In this edition of Independent Spotlight, we’ll be taking a look at a brand new track by Swedish singer songwriter Ted Bergqvist. (I’m American, so goodness know I’ll be butchering that last name in my head throughout the entirety of this article.) The new song, ‘Crucified,’ drops on March 7 as a single version and an instrumental rendition. Let’s dig into Bergqvist first:
Bergqvist has spent most of his life writing music which lead to ‘A Different Shade Of Grey,’ his first EP in 2012. (No, there isn’t any relation to this weekend’s big blockbuster...) His first full-fledged record dropped in 2013, ‘From The Inside And Out.’ ‘Crucified’ is his first new work since that record and the new track is produced by Amir Aly. So how’s the track?
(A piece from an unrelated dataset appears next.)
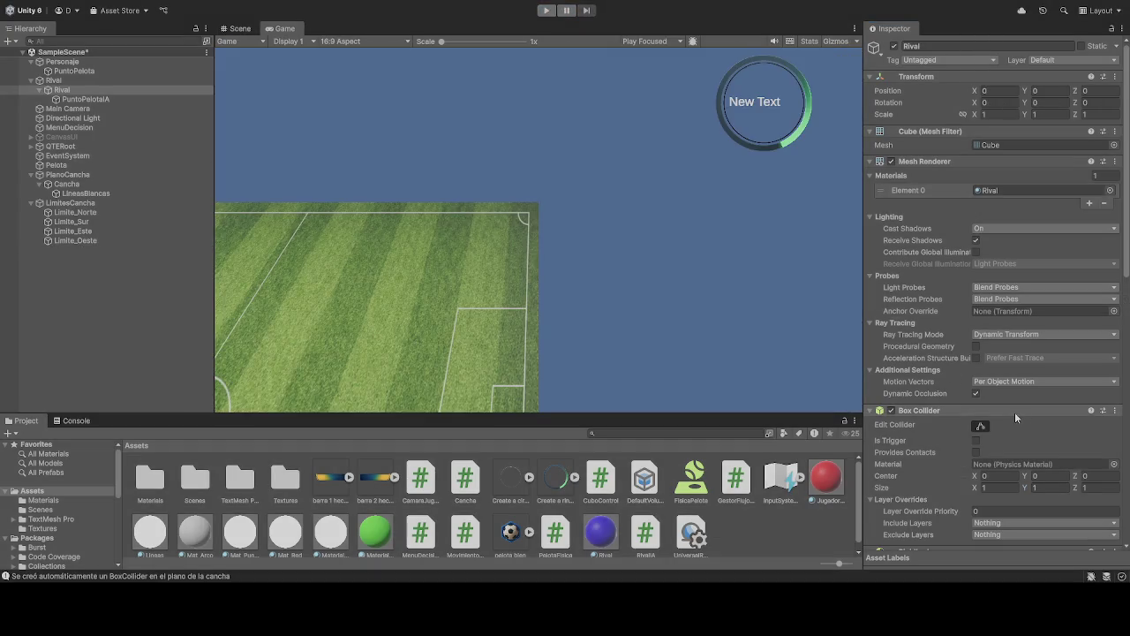
Step: Remove Rival's Sphere Collider and start a new play test with Ctrl+P
scroll(1015, 412, "down", 10)
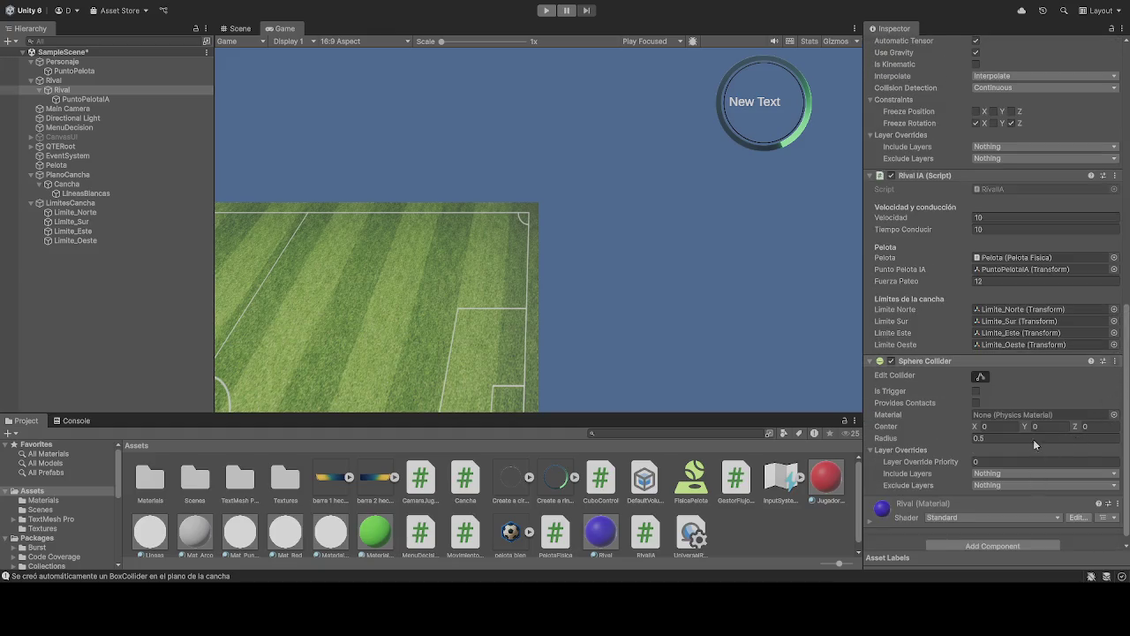
key("ctrl+z")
The independent singer songwriter industry tends to gravitate to simplistic acoustic performances on either guitar or piano. Bergqvist feels more complex than that, boasting a hauntingly beautiful orchestral piece on ‘Crucified.’ The production is of the highest quality, and Bergqvist has done a really exceptional job piecing together this beautiful number. His vocal performance is good, though it isn’t exciting or anything to write home about. The vocal style he’s adopted paired with the stereotypical lyrics make the song feel like a production void of individualistic creativity. It feels manufactured and a tad cheesy at points, “My tears are falling again...”
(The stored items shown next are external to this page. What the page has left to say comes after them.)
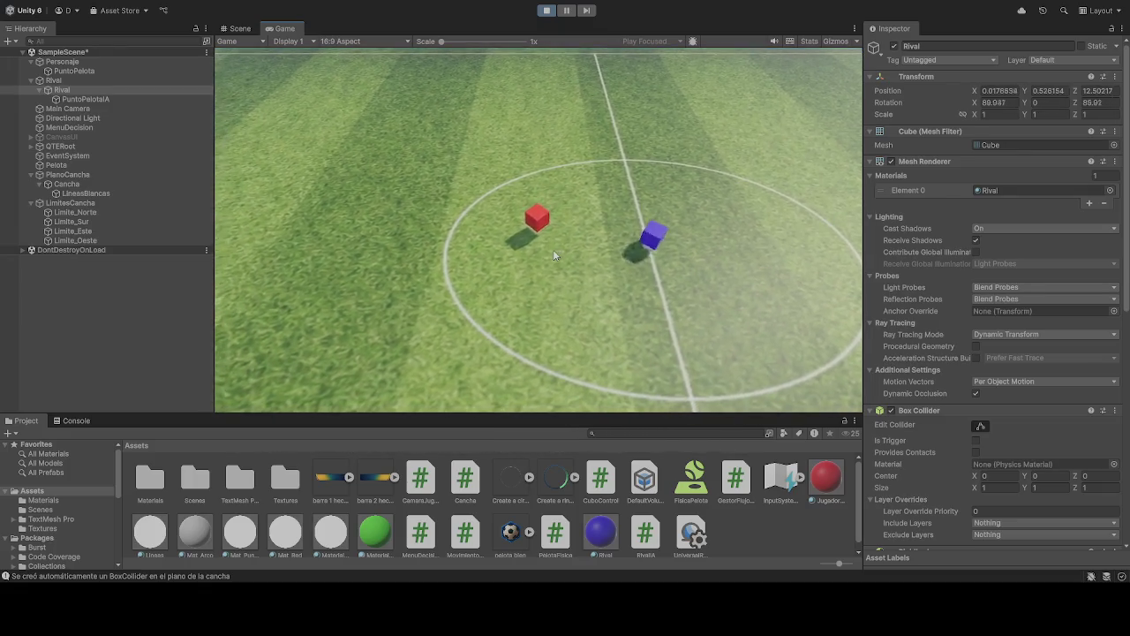
Step: Watch Rival chase the player in the Game view, check its Position Y, then stop the test
scroll(980, 500, "down", 3)
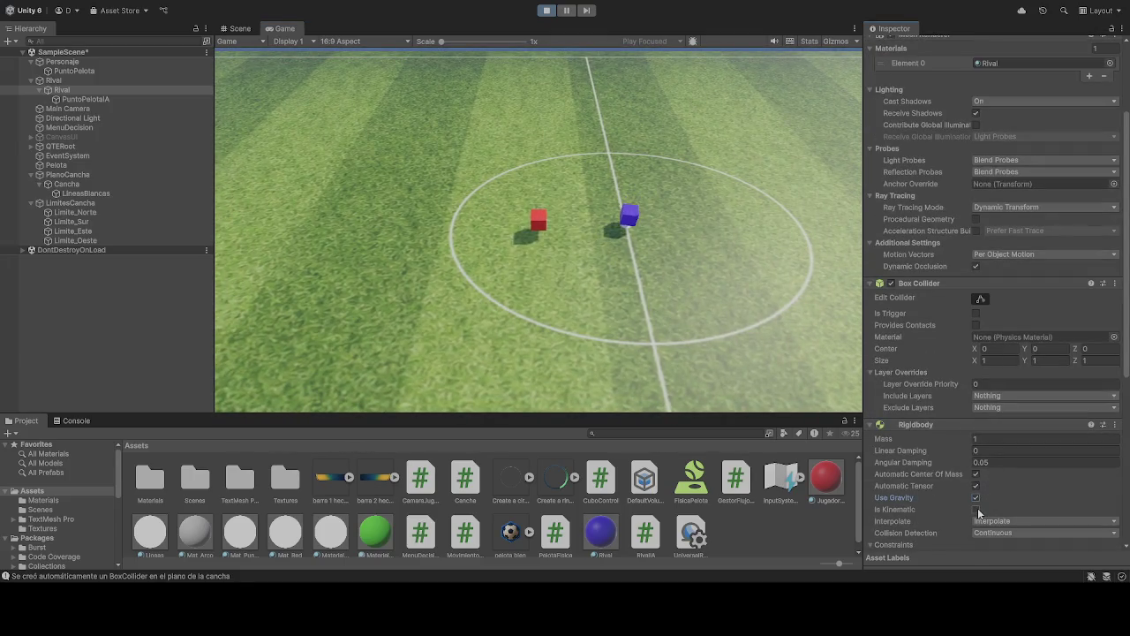
left_click(582, 241)
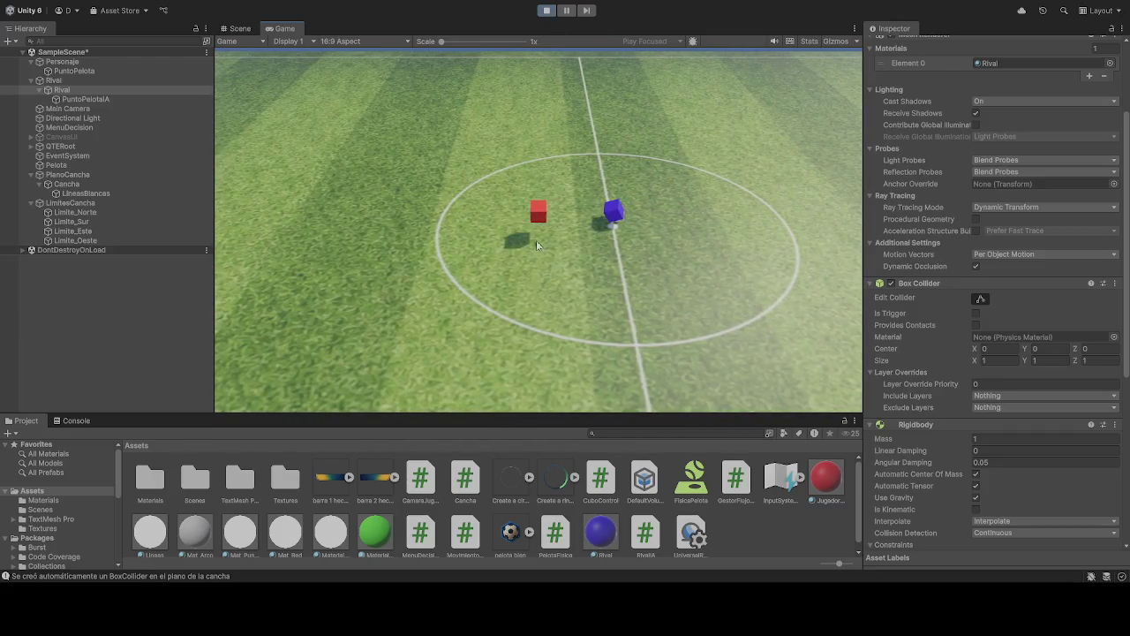
scroll(1061, 299, "up", 3)
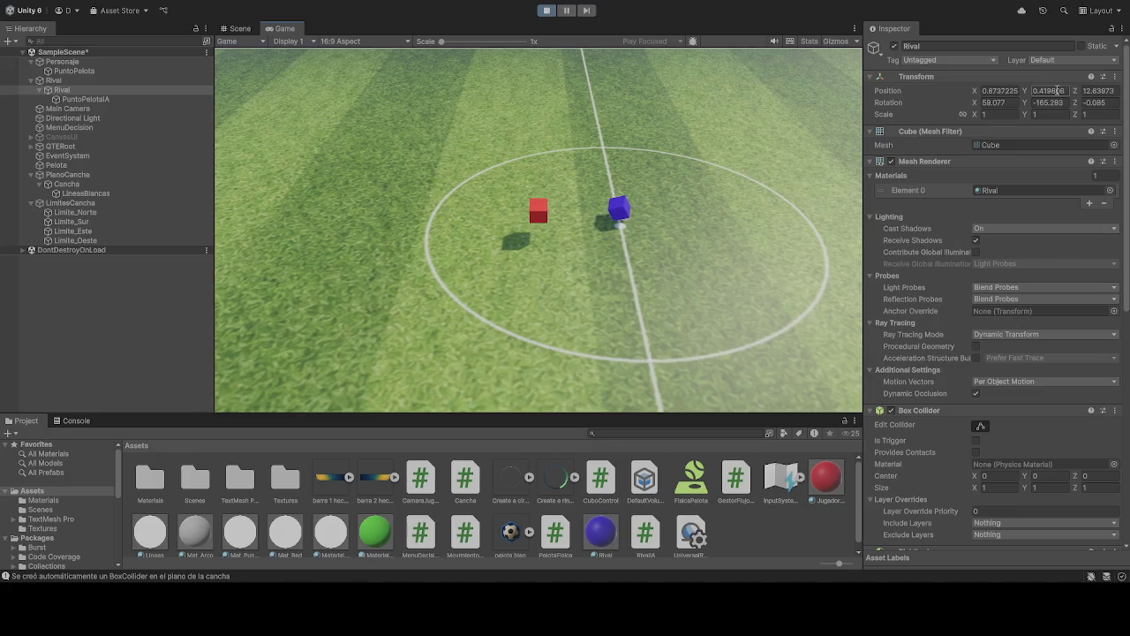
left_click(1057, 91)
I actually prefer ‘Crucified’ much more as an instrumental. It’s absolutely stunning, and subtracts the cheesy lyrics that caused me to distance myself from enjoying the original take. My suggestion to listeners would be to tackle both in the same sitting and then making a decision about which appeals to you over the other. They’re really identical, minus the vocals, so there isn’t much of a reason to continue to play them both. Listeners will likely just pick whichever one suits them.
Ted Bergqvist is a wonderful composer, and an elegant performer. His vocals feel contrived, as do the lyrics, making ‘Crucified’ dramatically more memorable as a scenic instrumental. Nevertheless, both performances are impactful and worth checking out.